WORK ITEM:
Copy the listing exactly; drop the pictures.

GIVEN MATERIAL:
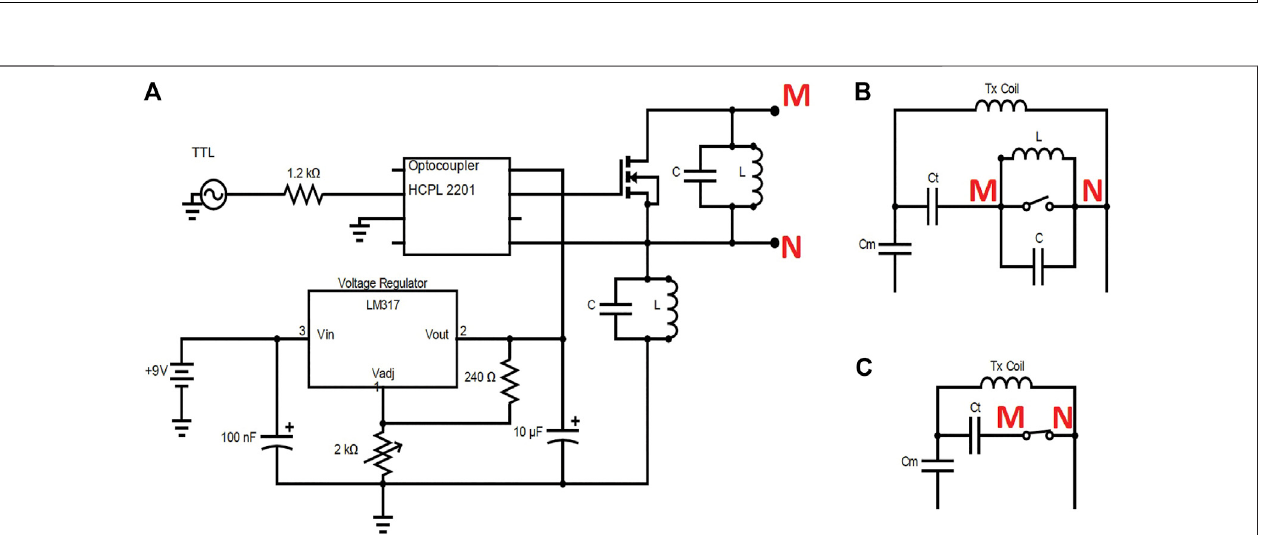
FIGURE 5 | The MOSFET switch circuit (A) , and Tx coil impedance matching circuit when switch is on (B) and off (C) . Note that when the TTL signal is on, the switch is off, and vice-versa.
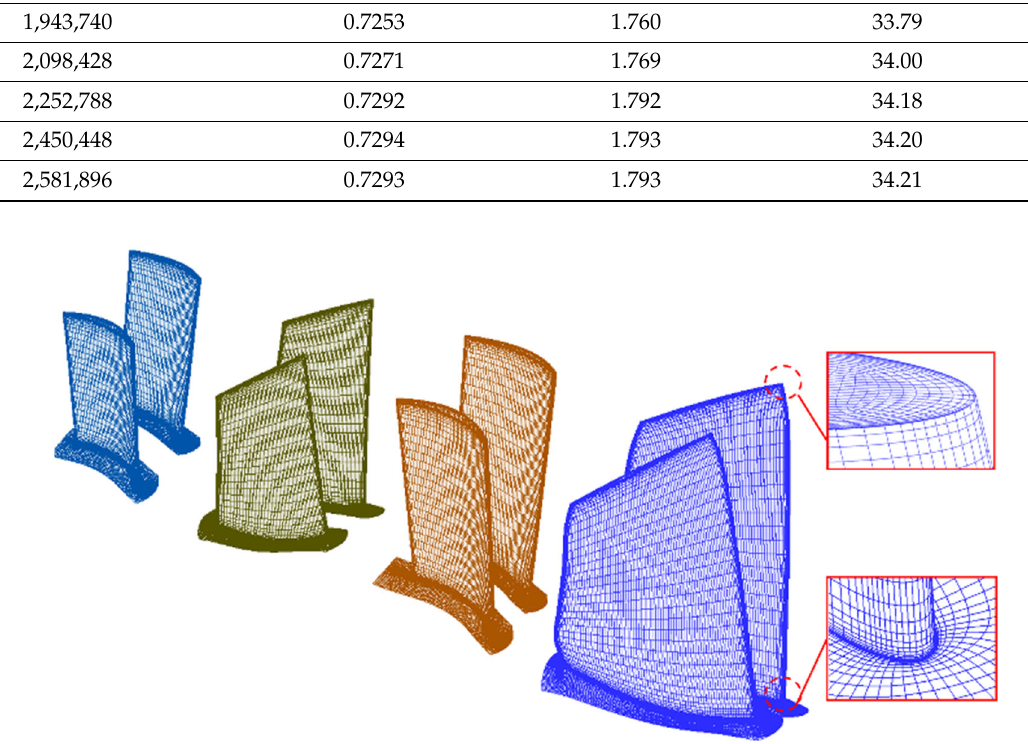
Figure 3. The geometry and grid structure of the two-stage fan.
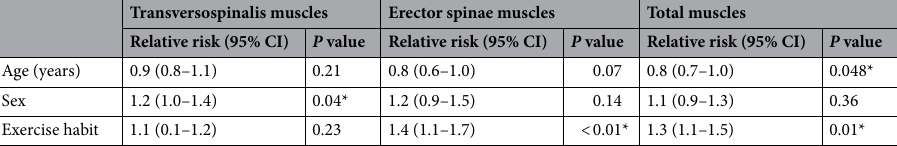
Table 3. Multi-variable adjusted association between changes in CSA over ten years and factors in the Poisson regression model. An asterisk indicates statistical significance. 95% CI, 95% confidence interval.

FINAL ANSWER:
FIGURE 5 | The MOSFET switch circuit (A) , and Tx coil impedance matching circuit when switch is on (B) and off (C) . Note that when the TTL signal is on, the switch is off, and vice-versa.
Figure 3. The geometry and grid structure of the two-stage fan.
Table 3. Multi-variable adjusted association between changes in CSA over ten years and factors in the Poisson regression model. An asterisk indicates statistical significance. 95% CI, 95% confidence interval.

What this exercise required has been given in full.